Our methodology included a pre-test immediately prior to the brief therapy session, a post-test immediately after the session, and then a three-month post-test. The surveys used included one designed by the research team, one previously designed and published questionnaire, and one standardized measure that had been widely used. As well, key informant interviews were conducted with 3 therapists from each partner organization to determine how their thinking about brief services may have changed from their work at a walk-in clinic or brief service.
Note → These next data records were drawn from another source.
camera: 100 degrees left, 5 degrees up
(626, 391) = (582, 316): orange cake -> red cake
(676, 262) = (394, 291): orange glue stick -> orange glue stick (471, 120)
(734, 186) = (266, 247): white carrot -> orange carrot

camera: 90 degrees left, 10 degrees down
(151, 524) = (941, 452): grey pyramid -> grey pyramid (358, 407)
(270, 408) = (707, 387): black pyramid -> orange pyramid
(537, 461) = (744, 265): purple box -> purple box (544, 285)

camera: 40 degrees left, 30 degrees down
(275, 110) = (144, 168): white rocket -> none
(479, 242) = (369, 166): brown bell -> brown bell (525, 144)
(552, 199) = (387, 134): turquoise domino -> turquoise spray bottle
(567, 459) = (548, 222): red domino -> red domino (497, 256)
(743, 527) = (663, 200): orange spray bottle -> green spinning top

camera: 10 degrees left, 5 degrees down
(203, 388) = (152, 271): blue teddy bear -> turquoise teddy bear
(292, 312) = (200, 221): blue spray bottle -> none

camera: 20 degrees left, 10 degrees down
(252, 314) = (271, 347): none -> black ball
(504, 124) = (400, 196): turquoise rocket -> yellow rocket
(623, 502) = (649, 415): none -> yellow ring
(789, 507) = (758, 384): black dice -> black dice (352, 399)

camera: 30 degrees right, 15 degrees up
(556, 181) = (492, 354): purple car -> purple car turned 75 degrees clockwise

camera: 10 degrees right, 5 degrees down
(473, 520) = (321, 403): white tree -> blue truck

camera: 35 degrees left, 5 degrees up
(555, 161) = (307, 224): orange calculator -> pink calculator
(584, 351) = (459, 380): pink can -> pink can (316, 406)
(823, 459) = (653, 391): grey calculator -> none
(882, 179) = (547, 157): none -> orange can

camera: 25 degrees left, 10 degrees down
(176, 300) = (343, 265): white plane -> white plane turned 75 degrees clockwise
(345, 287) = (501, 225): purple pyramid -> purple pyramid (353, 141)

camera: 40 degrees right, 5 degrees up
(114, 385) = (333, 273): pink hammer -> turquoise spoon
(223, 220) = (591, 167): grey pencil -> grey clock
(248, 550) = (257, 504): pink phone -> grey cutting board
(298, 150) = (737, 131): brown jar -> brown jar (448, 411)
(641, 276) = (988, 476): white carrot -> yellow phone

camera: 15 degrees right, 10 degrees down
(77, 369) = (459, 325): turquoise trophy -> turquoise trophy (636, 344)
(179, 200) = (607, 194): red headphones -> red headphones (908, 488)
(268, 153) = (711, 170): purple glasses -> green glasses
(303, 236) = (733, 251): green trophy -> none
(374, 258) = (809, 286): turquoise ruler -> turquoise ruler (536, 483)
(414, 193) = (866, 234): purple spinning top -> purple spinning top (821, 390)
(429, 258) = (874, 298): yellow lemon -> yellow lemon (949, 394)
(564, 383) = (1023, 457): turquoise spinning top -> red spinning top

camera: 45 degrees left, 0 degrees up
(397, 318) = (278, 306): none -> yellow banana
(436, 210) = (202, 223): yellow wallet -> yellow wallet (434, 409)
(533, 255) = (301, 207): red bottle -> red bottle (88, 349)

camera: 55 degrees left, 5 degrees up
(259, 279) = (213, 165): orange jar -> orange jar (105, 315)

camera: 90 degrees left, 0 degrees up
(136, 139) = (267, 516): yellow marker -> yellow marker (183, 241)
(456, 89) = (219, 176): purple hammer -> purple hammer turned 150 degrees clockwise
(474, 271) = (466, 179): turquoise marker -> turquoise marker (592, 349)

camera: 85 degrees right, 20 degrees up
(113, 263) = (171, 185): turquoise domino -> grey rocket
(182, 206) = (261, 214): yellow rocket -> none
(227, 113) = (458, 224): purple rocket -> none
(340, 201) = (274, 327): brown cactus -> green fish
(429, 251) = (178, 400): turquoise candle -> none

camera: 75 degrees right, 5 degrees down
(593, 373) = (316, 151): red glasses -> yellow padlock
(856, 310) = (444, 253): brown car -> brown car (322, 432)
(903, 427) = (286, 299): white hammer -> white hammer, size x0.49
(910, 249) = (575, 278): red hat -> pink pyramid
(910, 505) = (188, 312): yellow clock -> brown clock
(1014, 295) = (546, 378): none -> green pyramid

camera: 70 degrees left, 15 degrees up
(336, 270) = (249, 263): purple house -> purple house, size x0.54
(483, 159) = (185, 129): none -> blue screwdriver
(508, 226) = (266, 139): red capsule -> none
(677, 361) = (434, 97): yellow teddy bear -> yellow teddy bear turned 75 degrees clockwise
Questionnaire items were designed to measure:
• The issues that brought a client to walk-in
• Clients’ understanding of the issue that brought them to walk-in,
• Clients’ perceptions of their own skills, strengths, and problem-solving abilities,
• Clients’ knowledge of their social supports and community resources,
• The severity of the problem/issues
• Clients’ coping skills
• The presence and effects of aha moments
The Narrative Therapy Re-visiting Project - Principle researcher: Karen Young - Co-researcher: Scot Cooper
This research project reflects narrative ways of thinking and practicing and how they might shape research. The re-visiting project centred the voice of the therapy participant over the professional voice. This qualitative research was published in the Journal of Systemic Therapies (Young, K., & Cooper, S., 2008) bringing to the forefront the personal thoughts of the participants in single sessions of therapy about what was meaningful and useful in therapeutic conversations. This moves away from solely interpreted understandings of professionals and toward co-composed understandings between professionals and therapy participants. In a follow-up meeting, persons who had come for a single session of therapy returned to re-visit the session recording, meeting with a researcher to de-construct and transcribe what was important to the person in the session and the effects on their lives of these moments. All of the sessions took place at a walk-in therapy clinic and in single session brief therapy; therefore the feedback is about brief narrative practices.